金沢市立紫錦台中学校 「飛梅町」復活!のページ
金沢市立紫錦台中学校 公式ウェブサイト
●旧町名がなくなったのは、金沢市が「昭和37年制定の“住居表示に関する法律”の実験都市に指定され、昭和39年以降、520の旧町名が消滅した」からでした。
住居表示に関する法律 昭和37年5月10日 法律第119号
●しかし、金沢市は、国の方針とはいえ、市民に親しまれてきた歴史的な町名を変更したのは軽はずみな決断であったことを深く反省し(? 注・私の推測デス)、平成11年、全国に先駆けて「主計町(ちからまち)」を復活、次いで翌12年、石引3丁目に変更されていた地区を、元の「飛梅町(とびうめちょう)」と「下石引町(しもいしびきまち)」に戻したのです。
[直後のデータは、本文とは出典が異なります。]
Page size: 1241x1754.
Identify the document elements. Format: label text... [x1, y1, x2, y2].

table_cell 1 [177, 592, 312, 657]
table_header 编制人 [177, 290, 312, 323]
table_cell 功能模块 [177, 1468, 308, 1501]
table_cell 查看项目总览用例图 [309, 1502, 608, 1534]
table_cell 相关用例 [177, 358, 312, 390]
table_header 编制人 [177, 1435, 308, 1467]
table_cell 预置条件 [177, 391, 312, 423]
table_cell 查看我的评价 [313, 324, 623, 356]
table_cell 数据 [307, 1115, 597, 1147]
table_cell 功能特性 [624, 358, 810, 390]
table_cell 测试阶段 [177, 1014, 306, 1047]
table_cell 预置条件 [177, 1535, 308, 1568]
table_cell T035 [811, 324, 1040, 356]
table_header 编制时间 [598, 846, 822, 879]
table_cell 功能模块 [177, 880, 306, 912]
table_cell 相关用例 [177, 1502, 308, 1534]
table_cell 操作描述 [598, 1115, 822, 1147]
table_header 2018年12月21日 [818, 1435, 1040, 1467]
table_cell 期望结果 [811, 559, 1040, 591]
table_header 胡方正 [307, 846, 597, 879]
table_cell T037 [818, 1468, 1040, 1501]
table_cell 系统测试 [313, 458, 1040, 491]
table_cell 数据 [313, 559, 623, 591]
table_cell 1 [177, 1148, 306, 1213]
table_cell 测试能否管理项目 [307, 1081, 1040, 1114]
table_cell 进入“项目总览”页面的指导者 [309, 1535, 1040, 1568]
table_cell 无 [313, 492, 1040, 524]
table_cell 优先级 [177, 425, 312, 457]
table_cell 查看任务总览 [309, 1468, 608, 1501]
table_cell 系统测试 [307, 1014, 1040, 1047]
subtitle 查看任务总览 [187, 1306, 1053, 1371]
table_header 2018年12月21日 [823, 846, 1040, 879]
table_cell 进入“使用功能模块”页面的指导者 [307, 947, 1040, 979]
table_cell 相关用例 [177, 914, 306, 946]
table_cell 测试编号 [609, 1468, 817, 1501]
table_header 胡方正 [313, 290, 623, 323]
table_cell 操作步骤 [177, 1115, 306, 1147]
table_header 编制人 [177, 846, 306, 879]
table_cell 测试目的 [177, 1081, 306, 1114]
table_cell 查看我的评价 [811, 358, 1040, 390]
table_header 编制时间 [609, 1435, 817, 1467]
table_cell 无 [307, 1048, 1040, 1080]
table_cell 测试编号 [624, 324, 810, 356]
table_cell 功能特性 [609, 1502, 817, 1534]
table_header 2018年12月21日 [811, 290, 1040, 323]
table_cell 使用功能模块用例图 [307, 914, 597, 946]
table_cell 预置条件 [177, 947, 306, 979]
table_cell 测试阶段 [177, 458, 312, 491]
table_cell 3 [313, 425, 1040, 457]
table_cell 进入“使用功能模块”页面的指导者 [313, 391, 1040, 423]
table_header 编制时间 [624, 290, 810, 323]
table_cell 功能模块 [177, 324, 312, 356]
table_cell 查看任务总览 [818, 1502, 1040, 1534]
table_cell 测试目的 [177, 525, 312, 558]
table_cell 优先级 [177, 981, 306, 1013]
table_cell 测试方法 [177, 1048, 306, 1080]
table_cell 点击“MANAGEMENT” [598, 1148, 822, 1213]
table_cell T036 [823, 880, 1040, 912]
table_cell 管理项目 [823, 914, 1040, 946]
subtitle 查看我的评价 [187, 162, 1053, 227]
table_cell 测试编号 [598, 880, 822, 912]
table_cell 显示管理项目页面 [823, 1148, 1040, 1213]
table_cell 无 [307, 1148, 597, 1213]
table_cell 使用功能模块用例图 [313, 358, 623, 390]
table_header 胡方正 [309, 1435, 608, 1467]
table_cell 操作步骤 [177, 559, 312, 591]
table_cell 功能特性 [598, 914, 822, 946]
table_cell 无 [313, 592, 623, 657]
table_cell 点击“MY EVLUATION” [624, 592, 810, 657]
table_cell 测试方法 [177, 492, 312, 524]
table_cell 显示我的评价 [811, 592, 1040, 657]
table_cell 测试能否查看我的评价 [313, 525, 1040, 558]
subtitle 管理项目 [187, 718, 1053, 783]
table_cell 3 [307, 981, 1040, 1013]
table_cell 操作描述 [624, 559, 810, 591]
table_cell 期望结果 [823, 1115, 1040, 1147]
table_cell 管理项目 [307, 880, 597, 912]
拍手。
●旧町名の復活は全国的な動きになっていると、数年前どこかで聞きました。また、これはほとんど関係のない話ですが、つい最近、東海道五十三次などの五街道の起点である「日本橋」も、橋の上をまたいで架けられている現代文明のシンボル・高速道路を移転して昔の景観を取り戻そうという動きがあるようです。私には同じ線上にある動きのように感じます。
●多くの日本人がいいと感じているものは、いくら古いものでも積極的に残していこう、という機運が盛り上がっています。歴史を残すというのは、一部の偉人の業績だけでなく、一般市民の生への思いや努力の跡、生活文化なども残していこうということなんですね。
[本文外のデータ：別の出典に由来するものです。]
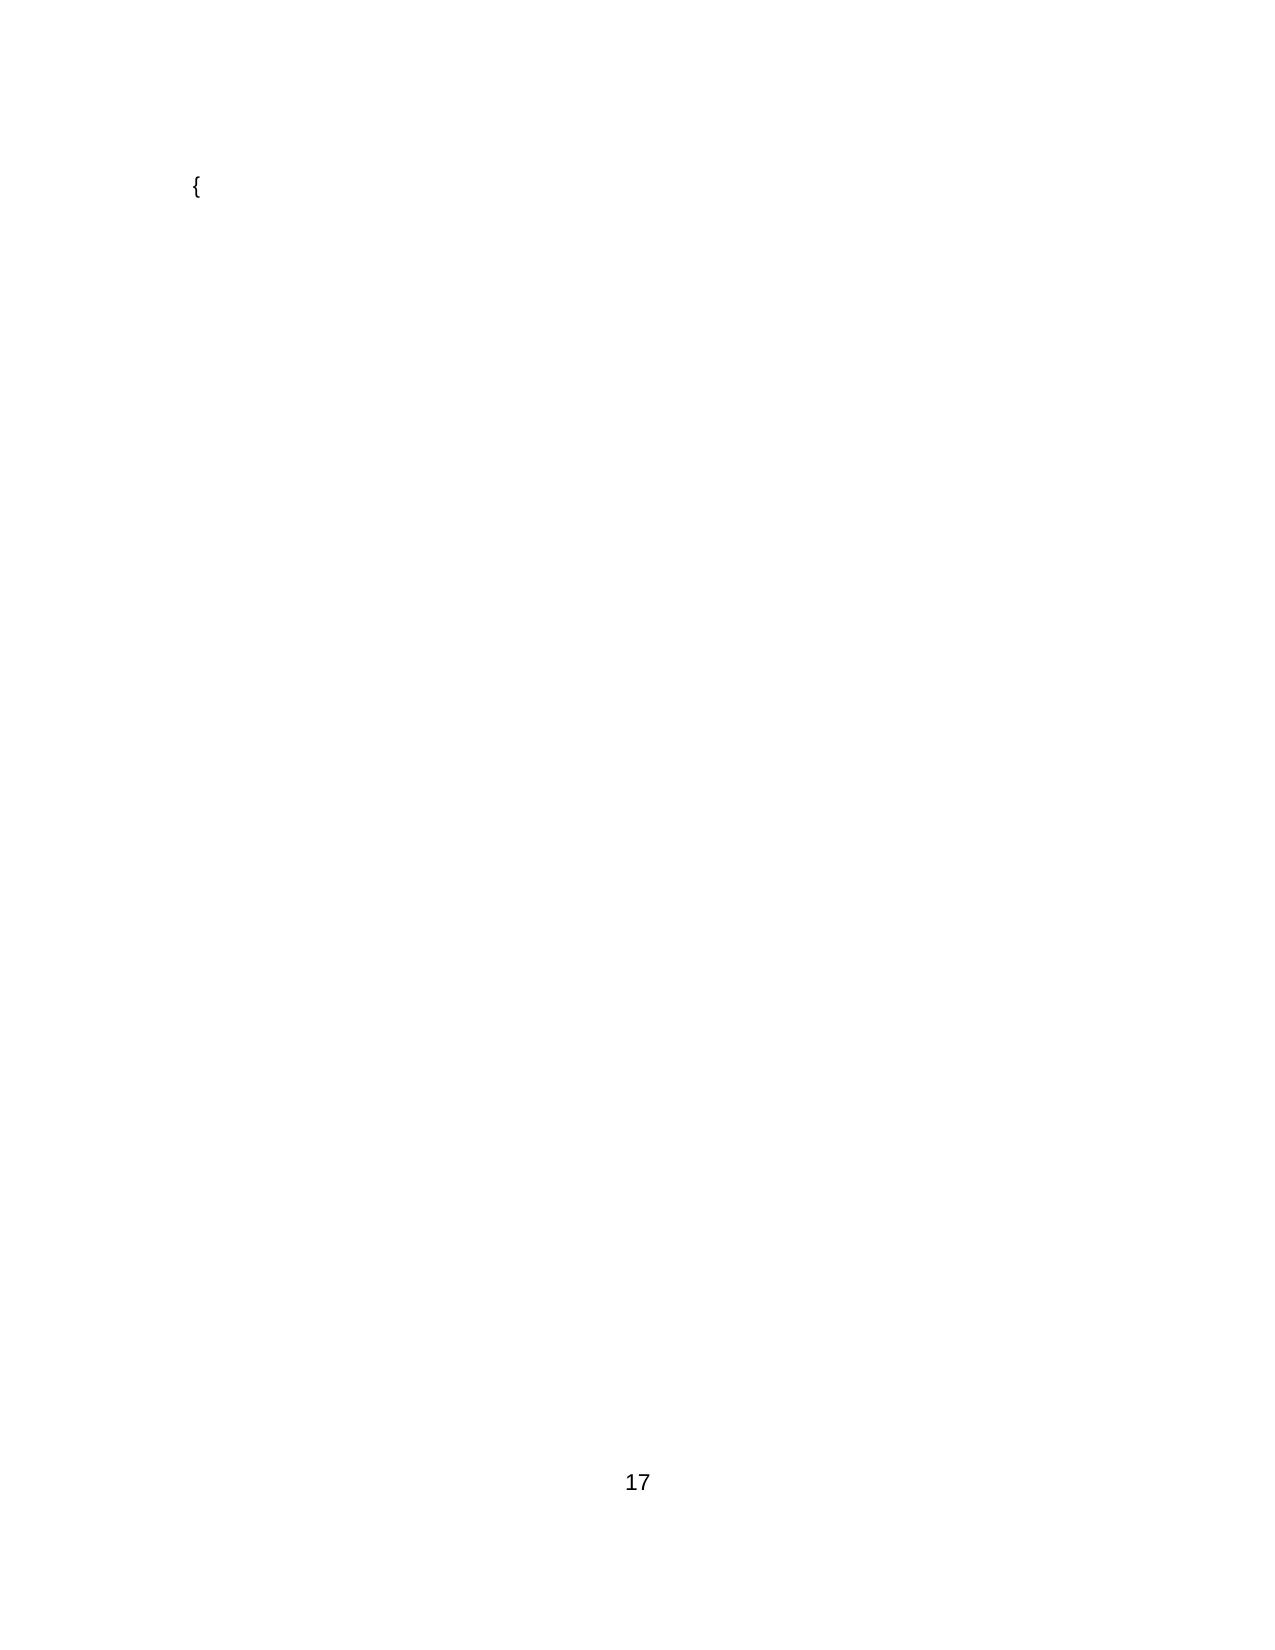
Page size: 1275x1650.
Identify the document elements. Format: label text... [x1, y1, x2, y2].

text { [193, 172, 1096, 199]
●最近は殺伐とした事件ばかりが目立ちますが、これは心あたたまる、ちょっといい話でした。大宰府から飛んできた梅が、爽やかな春を運んできてくれたようです。
平成の大合併でこういった由来のある町名や市の名前がどんどん消えちゃいますね。
●そういえば、今回の市町村合併によって、現在私の住んでいる街の名前は変わらなかったのですが、お隣りの市と町は、一部で変わった地区もあります。いろんな面を検討しての合併だったと思いますが、地名が変わった地区に住んでいる方の中には最後まで反対していた人もいました。
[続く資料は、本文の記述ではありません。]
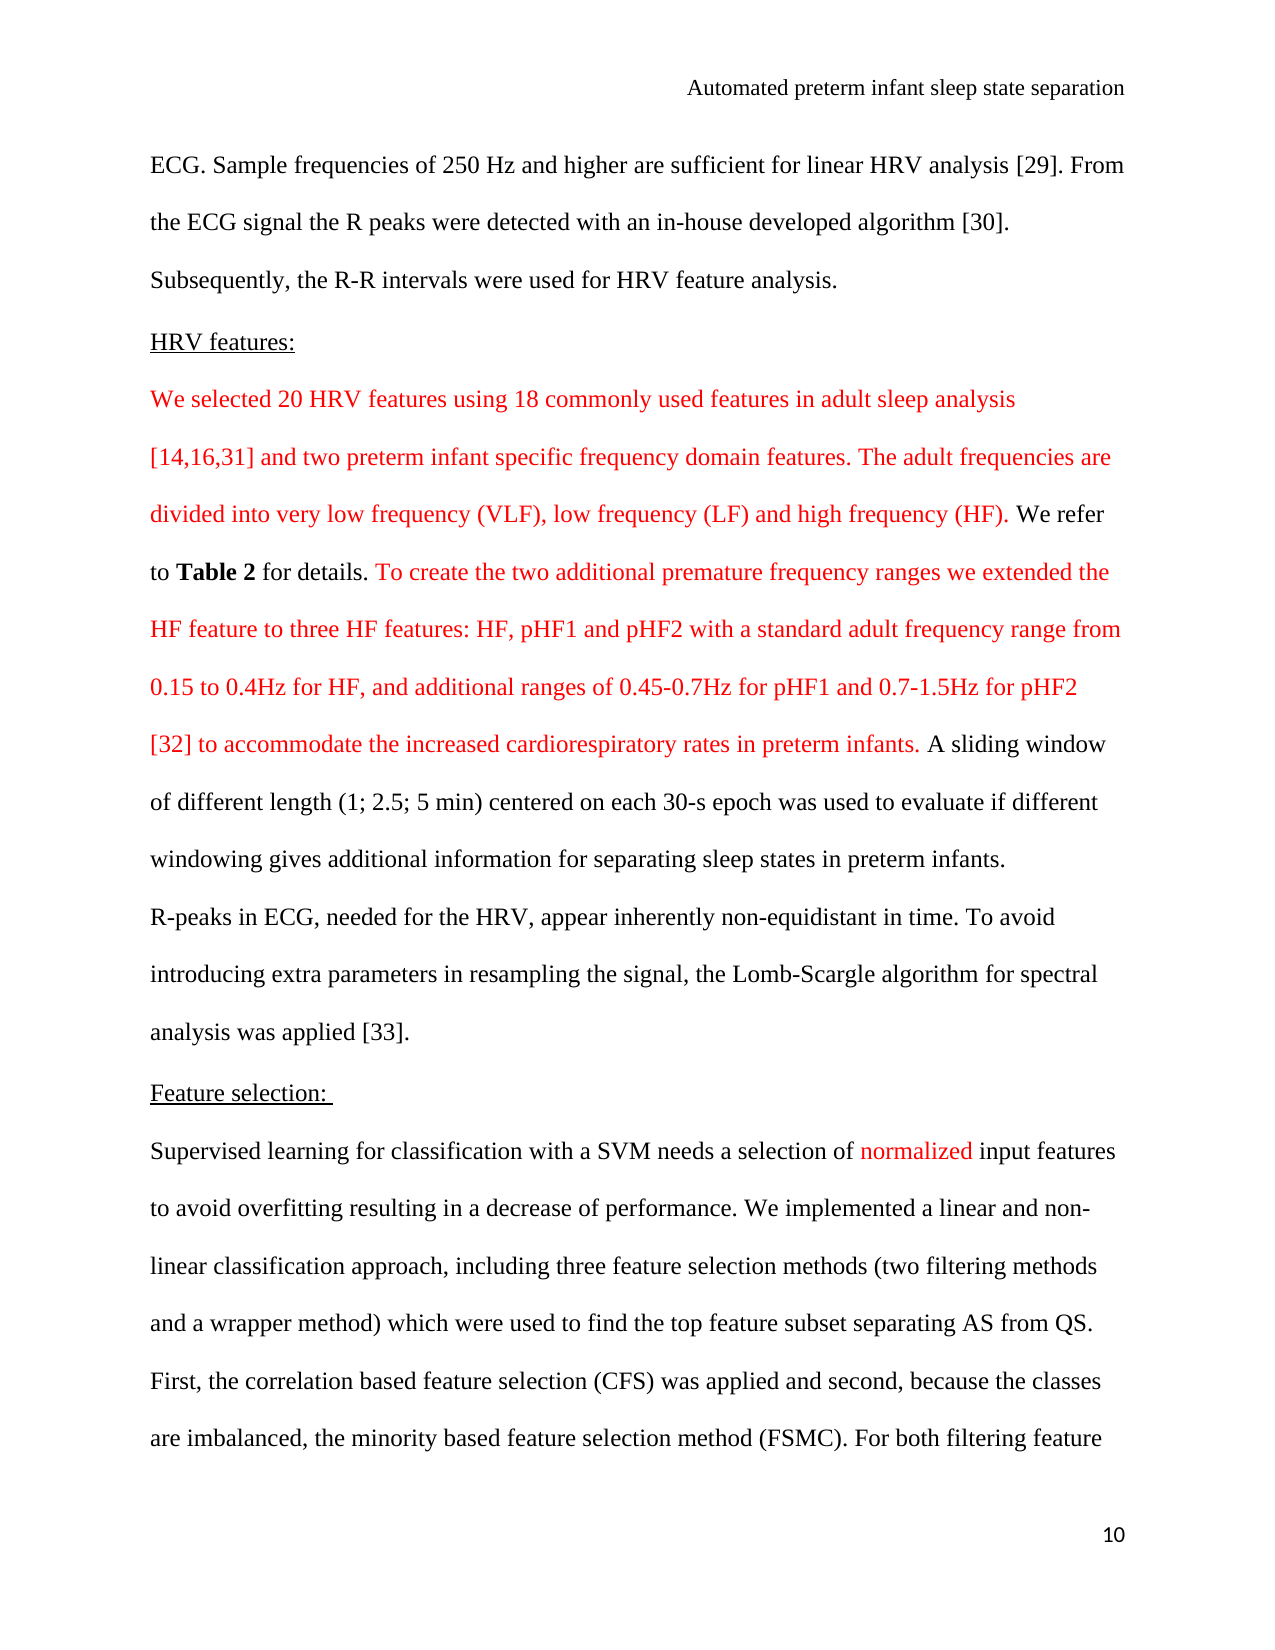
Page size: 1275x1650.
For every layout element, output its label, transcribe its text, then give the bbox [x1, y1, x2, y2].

subtitle Feature selection: [150, 1078, 1125, 1107]
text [150, 150, 1125, 294]
subtitle HRV features: [150, 327, 1125, 355]
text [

●政治も経済も暮らしの中でも、一応は「少数意見を尊重する」と言われるのですが、結局は、何事も多数決で決められていきます。反対意見は大きな声で言わないと聞いてもらえない世の中なんですね。どうせ言ってもムダ…とは思いたくないですが、せめて納得できる(心の整理ができる)時間くらいはほしいものです。